CDS systems still lack imaging appropriateness criteria

Clinical decision support (CDS) systems can help reduce the number of orders for unnecessary imaging, but practical challenges remain when it comes to putting the tools to work in clinical settings, according to a study by the RAND Corp. published in of the Journal of the American Medical Association.

Too often the CDS systems don't have or can't find appropriateness criteria for a particular test on which to make recommendations.

The Medicare Imaging Demonstration was sponsored by the Centers for Medicare & Medicaid Services. The RAND Corp. independently evaluated the demonstration, testing whether exposing physicians to appropriateness guidelines for advanced imaging would reduce or eliminate unnecessary tests. National medical specialty societies developed the appropriateness criteria that were loaded into the CDS tools for all participating clinicians.

By 2017, CMS will require the use of CDS to inform the ordering of any advanced diagnostic imaging study paid for by Medicare.
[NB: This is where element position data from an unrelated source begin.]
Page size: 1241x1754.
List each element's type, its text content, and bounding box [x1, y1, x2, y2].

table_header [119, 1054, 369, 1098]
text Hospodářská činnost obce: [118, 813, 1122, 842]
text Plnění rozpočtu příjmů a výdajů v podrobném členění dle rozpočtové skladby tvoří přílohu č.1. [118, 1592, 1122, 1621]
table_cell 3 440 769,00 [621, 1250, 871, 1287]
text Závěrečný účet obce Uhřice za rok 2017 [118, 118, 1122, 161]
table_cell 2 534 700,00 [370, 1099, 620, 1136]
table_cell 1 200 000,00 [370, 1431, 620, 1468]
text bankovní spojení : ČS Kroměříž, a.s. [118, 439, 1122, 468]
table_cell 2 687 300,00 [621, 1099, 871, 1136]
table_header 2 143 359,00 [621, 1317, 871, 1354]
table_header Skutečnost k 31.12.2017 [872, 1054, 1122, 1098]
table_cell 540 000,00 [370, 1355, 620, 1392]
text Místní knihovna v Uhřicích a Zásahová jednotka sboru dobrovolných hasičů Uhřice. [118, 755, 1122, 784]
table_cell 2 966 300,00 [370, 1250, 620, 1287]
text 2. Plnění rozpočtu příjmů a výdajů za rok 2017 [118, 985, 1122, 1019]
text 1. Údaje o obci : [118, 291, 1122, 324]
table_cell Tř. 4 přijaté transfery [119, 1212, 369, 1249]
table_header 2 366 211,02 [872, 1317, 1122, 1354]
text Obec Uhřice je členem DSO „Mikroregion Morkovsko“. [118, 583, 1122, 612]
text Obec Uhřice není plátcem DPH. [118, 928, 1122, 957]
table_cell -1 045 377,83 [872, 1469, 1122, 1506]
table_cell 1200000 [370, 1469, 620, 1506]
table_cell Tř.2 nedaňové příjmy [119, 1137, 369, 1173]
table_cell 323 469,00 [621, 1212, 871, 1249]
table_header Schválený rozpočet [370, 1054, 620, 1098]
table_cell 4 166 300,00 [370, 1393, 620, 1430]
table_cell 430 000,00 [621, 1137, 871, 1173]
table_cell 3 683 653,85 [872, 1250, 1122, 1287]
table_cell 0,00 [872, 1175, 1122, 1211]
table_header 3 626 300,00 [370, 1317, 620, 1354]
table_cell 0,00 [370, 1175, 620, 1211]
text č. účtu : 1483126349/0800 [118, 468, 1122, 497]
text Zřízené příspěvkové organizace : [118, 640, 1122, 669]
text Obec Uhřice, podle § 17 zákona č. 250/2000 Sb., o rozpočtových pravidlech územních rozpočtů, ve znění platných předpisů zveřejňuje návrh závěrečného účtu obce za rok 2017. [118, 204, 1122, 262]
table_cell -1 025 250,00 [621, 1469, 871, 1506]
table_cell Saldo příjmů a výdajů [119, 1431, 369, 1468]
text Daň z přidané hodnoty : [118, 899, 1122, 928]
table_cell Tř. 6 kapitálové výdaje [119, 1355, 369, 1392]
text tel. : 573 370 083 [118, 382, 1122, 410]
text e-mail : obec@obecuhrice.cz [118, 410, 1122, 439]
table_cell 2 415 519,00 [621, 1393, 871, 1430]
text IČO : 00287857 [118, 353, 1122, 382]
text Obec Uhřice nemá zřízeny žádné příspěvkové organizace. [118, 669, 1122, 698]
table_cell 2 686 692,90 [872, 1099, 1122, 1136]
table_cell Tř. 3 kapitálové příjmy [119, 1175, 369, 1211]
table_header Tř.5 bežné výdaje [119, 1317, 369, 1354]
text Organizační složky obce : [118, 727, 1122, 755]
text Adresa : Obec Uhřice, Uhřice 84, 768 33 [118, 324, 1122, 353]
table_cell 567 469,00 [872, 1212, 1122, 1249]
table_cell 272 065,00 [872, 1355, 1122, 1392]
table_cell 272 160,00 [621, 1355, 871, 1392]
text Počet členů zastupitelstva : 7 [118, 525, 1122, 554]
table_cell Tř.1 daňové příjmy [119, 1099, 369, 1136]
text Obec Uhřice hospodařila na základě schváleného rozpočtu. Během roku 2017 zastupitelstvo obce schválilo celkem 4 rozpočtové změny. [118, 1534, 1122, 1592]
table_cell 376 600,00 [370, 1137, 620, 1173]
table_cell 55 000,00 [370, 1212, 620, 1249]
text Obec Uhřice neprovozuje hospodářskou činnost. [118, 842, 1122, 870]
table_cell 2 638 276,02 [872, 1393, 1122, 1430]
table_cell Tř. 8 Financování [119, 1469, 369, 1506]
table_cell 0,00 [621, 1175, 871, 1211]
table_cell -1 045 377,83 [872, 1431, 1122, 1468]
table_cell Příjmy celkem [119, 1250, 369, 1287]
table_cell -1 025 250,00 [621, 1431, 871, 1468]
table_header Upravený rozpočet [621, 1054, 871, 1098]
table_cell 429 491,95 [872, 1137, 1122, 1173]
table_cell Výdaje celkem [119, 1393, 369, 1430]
The study involved a six-month baseline period in which CDS systems tracked whether orders for selected magnetic resonance imaging, computed tomography and nuclear medicine procedures were linked with appropriateness criteria, but did not provide clinicians with feedback on appropriateness of orders. During the 18-month intervention period, the CDS systems did provide feedback about any appropriateness criteria, recommendations for alternative orders and a link to documentation supporting each rating.

The CDS systems did not identify relevant appropriateness criteria for 63.3 percent of orders during the baseline period and for 66.5 percent during the intervention period. During the baseline period, 11.1 percent of final rated orders were inappropriate and 6.4 percent were inappropriate during the intervention period. During the baseline period, 73.7 percent of final rated orders were appropriate compared with 81.0 percent that were appropriate during the intervention period.

"We need a more comprehensive set of evidence-based guidelines that cover a greater proportion of advanced imaging orders for Medicare patients, and provide better methods for communicating feedback to clinicians," Katherine Kahn, M.D., principal investigator on the study, said in an announcement.

A review of 23 studies on the effect of CDS on diagnostic radiology test ordering that was funded in part by the Department of Veterans Affairs found a reduction in orders, but also included a warning:

"This lack of reporting of context and implementation, which is common to many studies of health IT, limits readers' ability to draw conclusions about effectiveness and may perpetuate the belief that these kinds of interventions can be developed separate from the workflow of practicing clinicians and then simply 'turned on' with the expectation that clinicians will know how to use the intervention and use it correctly."